The company explained that it has reached an agreement with its rival which will see the signing of a conditional deal for £47.5 million in cash and £7.5 million in shares. Poundland is hoping to complete the acquisition in the coming weeks but it still needs to gain approval from competition authorities.
Should Poundland be given the green light it will see it continue its goal of creating a 1,000-strong chain of stores across the UK. Under the agreement, all 99p Stores will be rebranded as Poundland and will help to build on the company's portfolio of around 600 outlets nationwide.

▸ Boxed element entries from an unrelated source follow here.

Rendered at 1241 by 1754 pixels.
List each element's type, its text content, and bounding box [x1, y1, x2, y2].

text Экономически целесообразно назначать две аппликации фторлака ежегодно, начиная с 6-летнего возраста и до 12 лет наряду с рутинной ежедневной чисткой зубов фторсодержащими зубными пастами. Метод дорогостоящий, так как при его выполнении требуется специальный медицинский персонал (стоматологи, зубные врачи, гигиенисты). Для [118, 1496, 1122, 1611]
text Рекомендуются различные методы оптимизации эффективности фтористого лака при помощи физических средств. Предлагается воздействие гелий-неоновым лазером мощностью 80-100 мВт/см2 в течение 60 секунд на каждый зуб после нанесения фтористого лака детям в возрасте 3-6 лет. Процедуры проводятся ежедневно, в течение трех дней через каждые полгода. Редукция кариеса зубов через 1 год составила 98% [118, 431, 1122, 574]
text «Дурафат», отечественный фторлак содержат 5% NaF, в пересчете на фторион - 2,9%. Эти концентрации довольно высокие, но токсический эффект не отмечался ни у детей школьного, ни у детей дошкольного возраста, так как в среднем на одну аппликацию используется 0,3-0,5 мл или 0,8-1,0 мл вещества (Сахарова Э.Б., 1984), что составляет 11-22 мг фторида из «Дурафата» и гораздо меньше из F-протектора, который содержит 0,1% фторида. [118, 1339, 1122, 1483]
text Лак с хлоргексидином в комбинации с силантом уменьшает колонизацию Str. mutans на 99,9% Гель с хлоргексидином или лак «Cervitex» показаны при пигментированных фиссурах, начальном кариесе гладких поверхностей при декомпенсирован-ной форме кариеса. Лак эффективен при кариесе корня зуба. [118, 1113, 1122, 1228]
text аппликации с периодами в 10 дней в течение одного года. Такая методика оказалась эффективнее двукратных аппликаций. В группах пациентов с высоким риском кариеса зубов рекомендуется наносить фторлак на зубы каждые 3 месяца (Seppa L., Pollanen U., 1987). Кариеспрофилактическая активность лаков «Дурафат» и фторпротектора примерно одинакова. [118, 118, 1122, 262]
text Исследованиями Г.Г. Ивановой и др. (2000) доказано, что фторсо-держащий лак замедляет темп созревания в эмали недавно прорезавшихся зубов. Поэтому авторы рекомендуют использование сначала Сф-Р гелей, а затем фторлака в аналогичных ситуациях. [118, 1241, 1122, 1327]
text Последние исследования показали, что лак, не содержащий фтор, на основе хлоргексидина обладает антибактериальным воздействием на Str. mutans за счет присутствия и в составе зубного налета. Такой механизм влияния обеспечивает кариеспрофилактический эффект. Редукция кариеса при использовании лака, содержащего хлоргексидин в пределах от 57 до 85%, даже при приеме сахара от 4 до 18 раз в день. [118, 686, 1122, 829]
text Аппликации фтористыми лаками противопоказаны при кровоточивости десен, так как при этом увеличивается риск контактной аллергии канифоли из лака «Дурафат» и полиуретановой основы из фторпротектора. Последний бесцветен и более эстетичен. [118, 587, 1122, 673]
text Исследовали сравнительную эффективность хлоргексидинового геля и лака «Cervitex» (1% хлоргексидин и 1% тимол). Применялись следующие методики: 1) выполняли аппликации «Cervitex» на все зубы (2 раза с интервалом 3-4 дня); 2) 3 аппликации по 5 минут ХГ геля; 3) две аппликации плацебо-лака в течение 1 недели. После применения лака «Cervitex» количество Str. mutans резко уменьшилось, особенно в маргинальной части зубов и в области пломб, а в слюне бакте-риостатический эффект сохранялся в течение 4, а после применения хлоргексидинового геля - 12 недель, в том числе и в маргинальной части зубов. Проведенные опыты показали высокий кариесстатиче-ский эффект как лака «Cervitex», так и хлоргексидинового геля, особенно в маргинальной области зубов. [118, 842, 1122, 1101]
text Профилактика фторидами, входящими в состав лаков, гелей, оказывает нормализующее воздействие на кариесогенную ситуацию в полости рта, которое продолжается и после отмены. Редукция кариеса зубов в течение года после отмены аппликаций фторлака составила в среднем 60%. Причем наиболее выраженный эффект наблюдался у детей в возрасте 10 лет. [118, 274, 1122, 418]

Jim McCarthy, Poundland chief executive, said: "People are ever-more price conscious, shopping around for bargains. Through working together, Poundland will improve choice, value and service for 99p Stores’ customers, bringing Poundland’s proven knowhow and range to 99p Stores."
Rise in the discount store
Consumers across the UK are becoming savvier than ever before when it comes to shopping. This has had a major knock-on effect in the retail world with companies like Poundland coming to the fore. In the supermarket sector, traditional names such as Tesco, Asda, Sainsbury's and Morrisons have all come under increased pressure due to the rise of discounters Aldi and Lidl.
It has allowed the likes of Poundland to grow in confidence. The company floated on the stock exchange in March 2014 at 300p per share. A 12 per cent boost in profits announced on Friday (February 6th) led to a spike in share price which soared by 15.4 per cent at close of trading last week, valuing the company at £970 million.
Poundland first launched in 1990 and has enjoyed considerable growth in the UK, Ireland and Spain. It has already outlined plans to open 16 new shops in the coming year.